Please print the entries below exactly, from the line with "Dependency | Version |" through the line with "F -->|Check for", including both of those lines and leaving out all others.

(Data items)
□ □ □ □

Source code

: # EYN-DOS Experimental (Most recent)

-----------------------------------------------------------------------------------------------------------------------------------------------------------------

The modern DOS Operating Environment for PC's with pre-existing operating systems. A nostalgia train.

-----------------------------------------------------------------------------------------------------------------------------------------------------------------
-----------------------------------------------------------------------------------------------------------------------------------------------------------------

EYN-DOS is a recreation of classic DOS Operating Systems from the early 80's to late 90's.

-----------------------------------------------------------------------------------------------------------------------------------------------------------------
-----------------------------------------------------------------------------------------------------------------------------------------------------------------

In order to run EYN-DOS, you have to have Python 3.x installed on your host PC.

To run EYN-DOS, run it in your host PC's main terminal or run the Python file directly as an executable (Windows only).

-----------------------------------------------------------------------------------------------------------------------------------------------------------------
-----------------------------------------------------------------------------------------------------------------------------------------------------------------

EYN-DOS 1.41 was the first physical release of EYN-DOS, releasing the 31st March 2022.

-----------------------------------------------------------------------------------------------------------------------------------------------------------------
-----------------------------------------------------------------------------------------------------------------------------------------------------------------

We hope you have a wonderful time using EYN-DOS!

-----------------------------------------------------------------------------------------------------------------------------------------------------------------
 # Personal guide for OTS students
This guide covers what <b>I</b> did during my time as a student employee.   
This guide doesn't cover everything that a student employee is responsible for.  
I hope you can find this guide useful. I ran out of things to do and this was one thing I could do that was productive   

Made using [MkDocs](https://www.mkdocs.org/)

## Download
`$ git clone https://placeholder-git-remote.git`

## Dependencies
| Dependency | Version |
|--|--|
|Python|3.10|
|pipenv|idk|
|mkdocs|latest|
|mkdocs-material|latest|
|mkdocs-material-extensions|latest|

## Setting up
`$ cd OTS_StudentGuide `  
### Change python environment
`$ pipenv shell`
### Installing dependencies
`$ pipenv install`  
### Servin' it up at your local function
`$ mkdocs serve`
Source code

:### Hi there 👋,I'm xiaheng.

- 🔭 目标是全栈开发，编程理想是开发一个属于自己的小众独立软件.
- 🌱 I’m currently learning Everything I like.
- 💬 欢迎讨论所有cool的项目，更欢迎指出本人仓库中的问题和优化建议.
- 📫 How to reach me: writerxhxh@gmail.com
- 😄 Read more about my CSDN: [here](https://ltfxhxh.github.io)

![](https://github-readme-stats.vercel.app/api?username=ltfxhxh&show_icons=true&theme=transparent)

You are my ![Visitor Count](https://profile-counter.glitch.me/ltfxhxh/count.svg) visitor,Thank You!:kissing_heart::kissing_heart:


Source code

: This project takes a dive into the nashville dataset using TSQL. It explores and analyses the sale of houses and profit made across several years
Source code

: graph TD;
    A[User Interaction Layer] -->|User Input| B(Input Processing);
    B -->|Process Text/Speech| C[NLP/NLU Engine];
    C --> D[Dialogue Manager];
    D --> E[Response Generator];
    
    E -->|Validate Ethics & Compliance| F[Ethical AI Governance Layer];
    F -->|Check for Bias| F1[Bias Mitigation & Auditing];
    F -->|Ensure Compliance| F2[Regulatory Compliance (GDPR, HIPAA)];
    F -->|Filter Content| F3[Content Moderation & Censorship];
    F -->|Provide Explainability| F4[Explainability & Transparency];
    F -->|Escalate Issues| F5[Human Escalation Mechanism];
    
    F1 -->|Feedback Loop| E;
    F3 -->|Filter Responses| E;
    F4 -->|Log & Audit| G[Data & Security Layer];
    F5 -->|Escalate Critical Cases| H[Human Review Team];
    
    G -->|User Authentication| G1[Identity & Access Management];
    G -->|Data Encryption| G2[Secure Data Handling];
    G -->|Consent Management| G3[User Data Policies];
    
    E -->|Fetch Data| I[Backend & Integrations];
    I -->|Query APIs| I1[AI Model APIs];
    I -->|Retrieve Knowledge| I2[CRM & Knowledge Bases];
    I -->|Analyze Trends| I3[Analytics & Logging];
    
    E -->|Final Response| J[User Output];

□ □ □ □

# PROBLEM SOLUTION
| Dependency | Version |
|--|--|
|Python|3.10|
|pipenv|idk|
|mkdocs|latest|
|mkdocs-material|latest|
|mkdocs-material-extensions|latest|

## Setting up
`$ cd OTS_StudentGuide `  
### Change python environment
`$ pipenv shell`
### Installing dependencies
`$ pipenv install`  
### Servin' it up at your local function
`$ mkdocs serve`
Source code

:### Hi there 👋,I'm xiaheng.

- 🔭 目标是全栈开发，编程理想是开发一个属于自己的小众独立软件.
- 🌱 I’m currently learning Everything I like.
- 💬 欢迎讨论所有cool的项目，更欢迎指出本人仓库中的问题和优化建议.
- 📫 How to reach me: writerxhxh@gmail.com
- 😄 Read more about my CSDN: [here](https://ltfxhxh.github.io)

![](https://github-readme-stats.vercel.app/api?username=ltfxhxh&show_icons=true&theme=transparent)

You are my ![Visitor Count](https://profile-counter.glitch.me/ltfxhxh/count.svg) visitor,Thank You!:kissing_heart::kissing_heart:


Source code

: This project takes a dive into the nashville dataset using TSQL. It explores and analyses the sale of houses and profit made across several years
Source code

: graph TD;
    A[User Interaction Layer] -->|User Input| B(Input Processing);
    B -->|Process Text/Speech| C[NLP/NLU Engine];
    C --> D[Dialogue Manager];
    D --> E[Response Generator];
    
    E -->|Validate Ethics & Compliance| F[Ethical AI Governance Layer];
    F -->|Check for Bias| F1[Bias Mitigation & Auditing];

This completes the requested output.